Bottom Line? Go For the Top Line!

by | Dec 9, 2014 | Ruminations


bottom-lineOne of the most hackneyed phrases ubiquitous to popular culture: “Bottom line?”.

As in, for example:  “The bottom line is that Nevada mining companies are already paying enough taxes.”

It’s right up there with:

  • “you know”
  • “like”
  • “…I know, right?”
  • saying “A” or “first”, but never listing a “B” or “secondly”.

I’m sure you have your pet peeve wasted English euphemisms too, but what scares me about the acceptance of “bottom line” is that it’s a default fallback; the minimally acceptable option.

You hear it in formal speeches, common conversation, and corporate presentations.  I get it.  “Bottom line?” conveys a certain punctuation in the talk.   It’s usually followed by a pause, and then a declarative statement issuing forth a truism on the topic at hand.

Since I listen to endless soundbites on the news every day from people that run the spectrum of socio-economic strata, I’ve come to identify the verbal crutches people use.  “Bottom Line?” is one of them.  It gives the speaker a moment to think of something pithy to say.  Our language is full of those fillers:  “That’s a great question…” is one.  Another is:  “I’m glad you asked that…”

But if you want to take the high road (and shouldn’t we strive for that?), maybe a look at the bottom line is setting our horizon too low? 

I realize the acceptable level of education newscasters and authors are pandering to keeps getting lower and lower, but if we constantly play to “bottom lines”…it makes me wonder what the “top line” is.

So instead of a policeman saying:  “The bottom line is we should be more careful with use-of-force while on patrol.“…maybe they should be saying:  “The top line is: “… use-of-force is an incredibly complicated issue that can’t be summarized easily.”


Instead of “The bottom line is that voice-actors need too accept rates of pay in line with what the market allows.”…maybe we should be saying:  “The top line is that holding to acceptable standardized rates for this job or that raises the levels of compensation for all of us.”
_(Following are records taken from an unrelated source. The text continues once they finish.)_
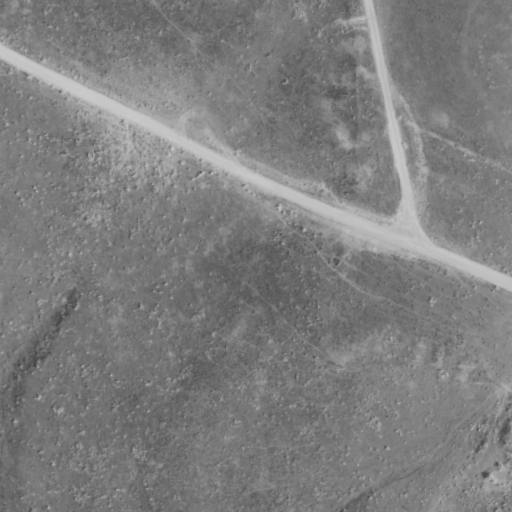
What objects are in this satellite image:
road: (250, 174)
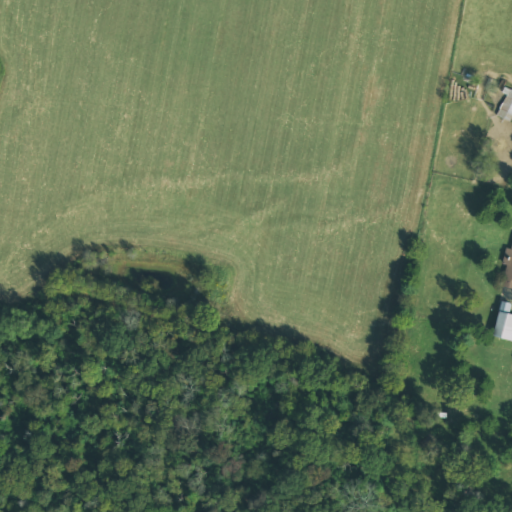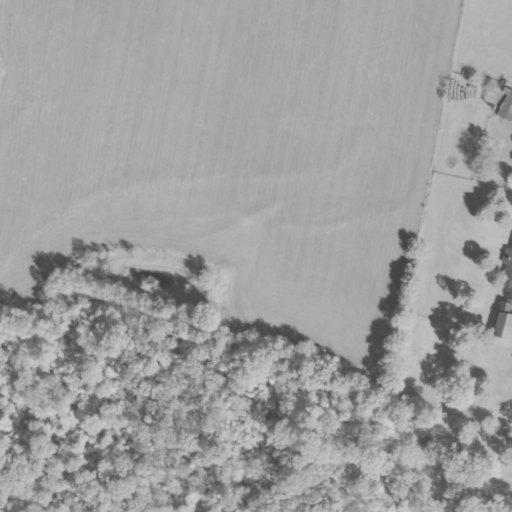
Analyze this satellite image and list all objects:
building: (506, 106)
building: (507, 271)
building: (504, 322)
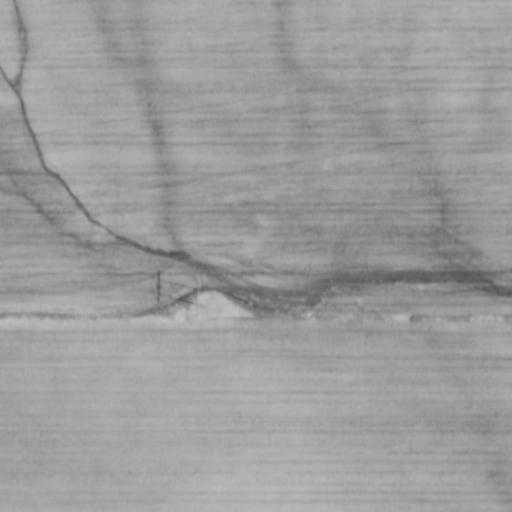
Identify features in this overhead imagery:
power tower: (205, 297)
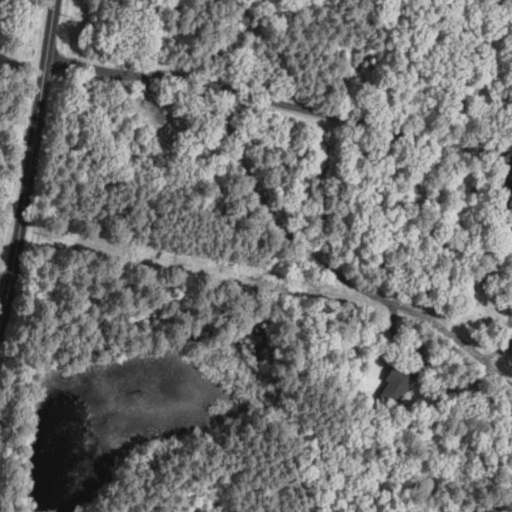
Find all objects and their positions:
road: (279, 112)
road: (32, 149)
road: (507, 185)
road: (318, 253)
road: (3, 274)
building: (395, 384)
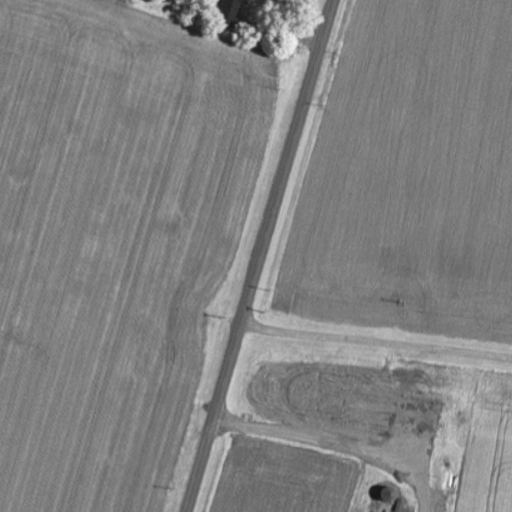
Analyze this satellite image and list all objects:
building: (234, 9)
road: (260, 256)
road: (375, 344)
building: (319, 397)
building: (421, 415)
road: (402, 429)
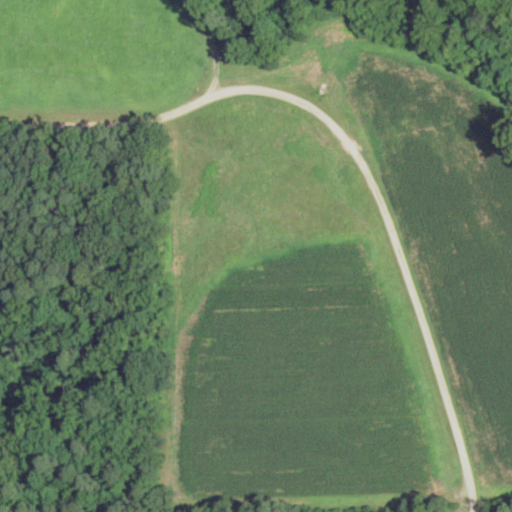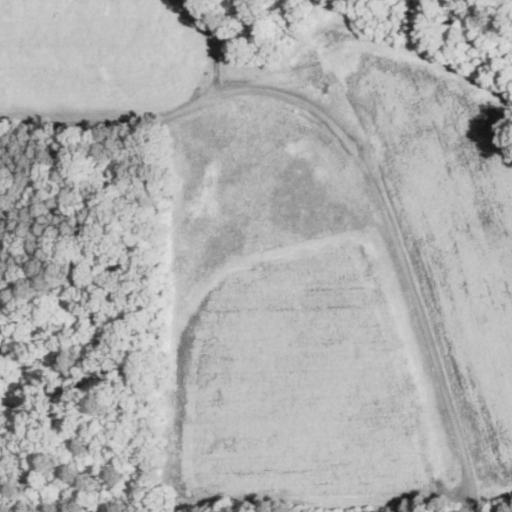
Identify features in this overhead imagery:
road: (351, 153)
crop: (256, 256)
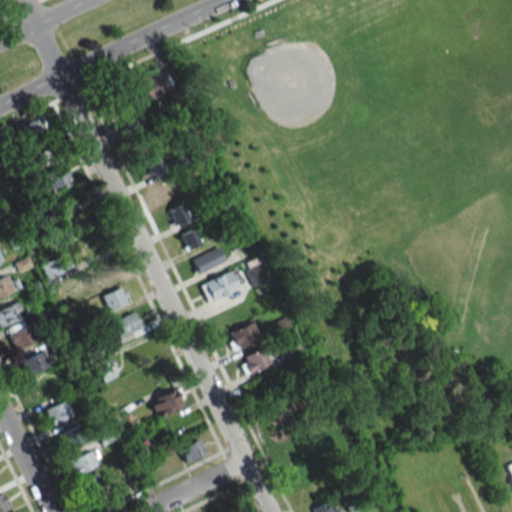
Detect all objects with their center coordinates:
road: (19, 9)
road: (41, 20)
road: (113, 51)
building: (36, 127)
building: (130, 128)
building: (152, 164)
building: (55, 176)
building: (165, 191)
building: (176, 213)
park: (381, 219)
building: (67, 230)
building: (187, 238)
road: (144, 256)
building: (0, 259)
building: (205, 259)
building: (252, 271)
building: (47, 272)
building: (5, 284)
building: (218, 284)
building: (62, 293)
building: (112, 297)
building: (9, 313)
building: (122, 325)
building: (278, 326)
building: (240, 335)
building: (19, 337)
building: (290, 350)
building: (252, 360)
building: (31, 363)
building: (103, 369)
building: (145, 380)
building: (44, 387)
building: (165, 402)
building: (56, 411)
building: (123, 422)
building: (68, 437)
building: (190, 449)
building: (302, 460)
road: (24, 462)
building: (81, 462)
building: (509, 469)
building: (90, 487)
road: (193, 487)
building: (2, 502)
building: (322, 507)
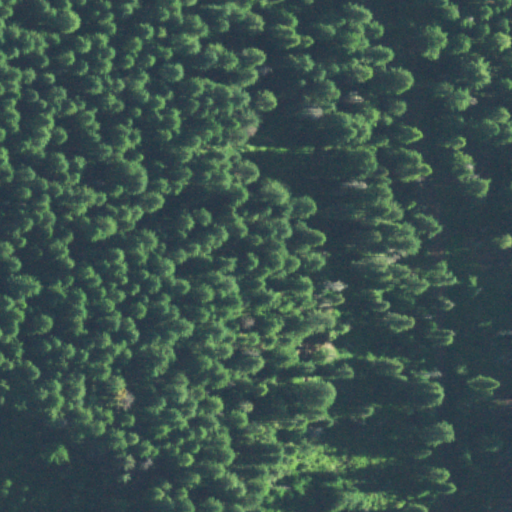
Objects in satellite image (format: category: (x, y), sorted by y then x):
road: (428, 251)
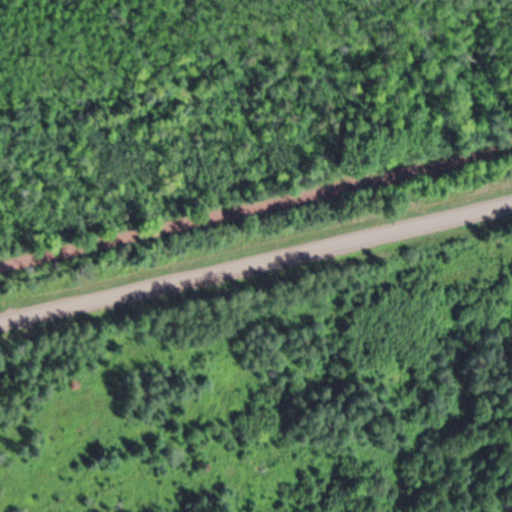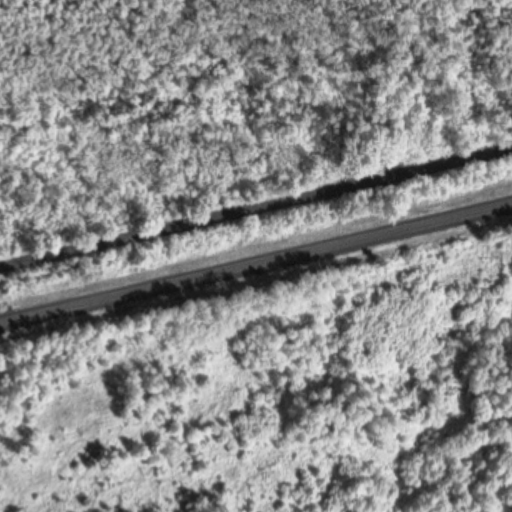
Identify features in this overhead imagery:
road: (256, 211)
road: (256, 263)
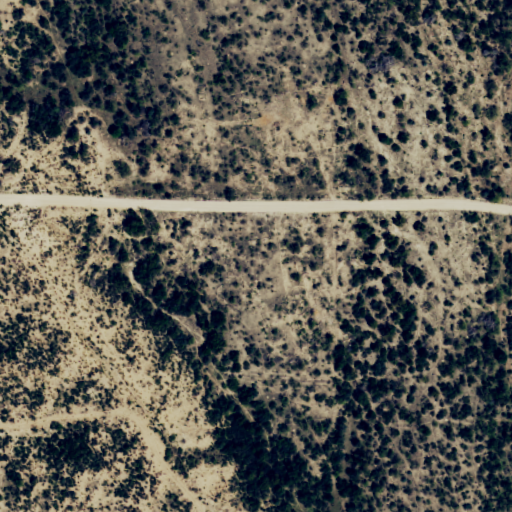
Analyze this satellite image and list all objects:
road: (256, 227)
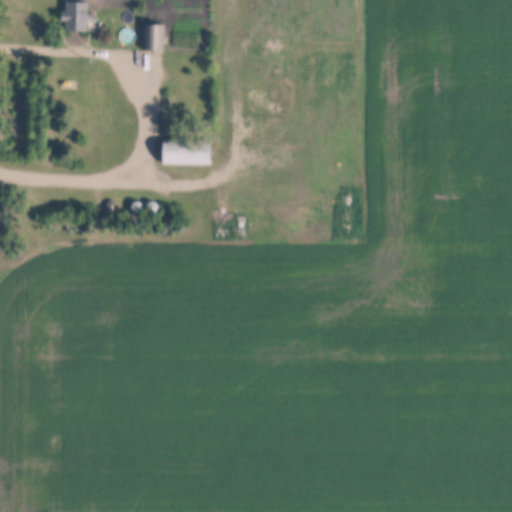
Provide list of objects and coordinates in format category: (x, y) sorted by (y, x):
building: (82, 13)
building: (164, 34)
building: (192, 151)
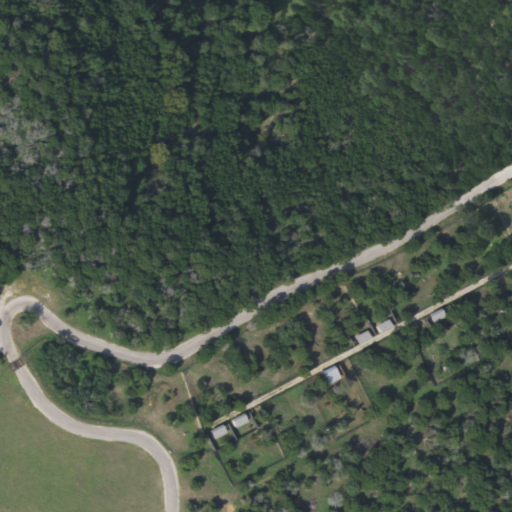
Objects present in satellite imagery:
road: (125, 355)
road: (7, 365)
building: (240, 420)
building: (240, 420)
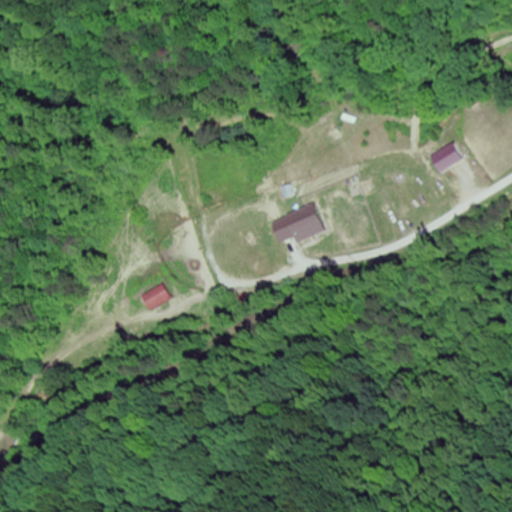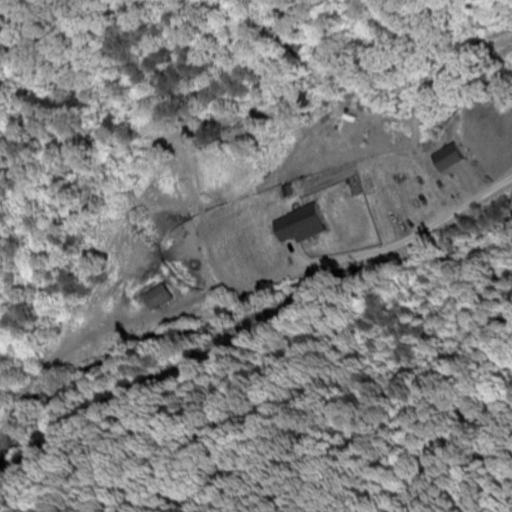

I think you get my drift.  This is one of those rhetorical or philosophical questions that is not easily simplified.  But the top-line is:  the higher standards you hold too, the more ethical, fair, and equitable your dealings with the world, the more shining your reputation…and the more room you have beneath you to negotiate.  Start at the bottom, and see how much wiggle-room there is below you.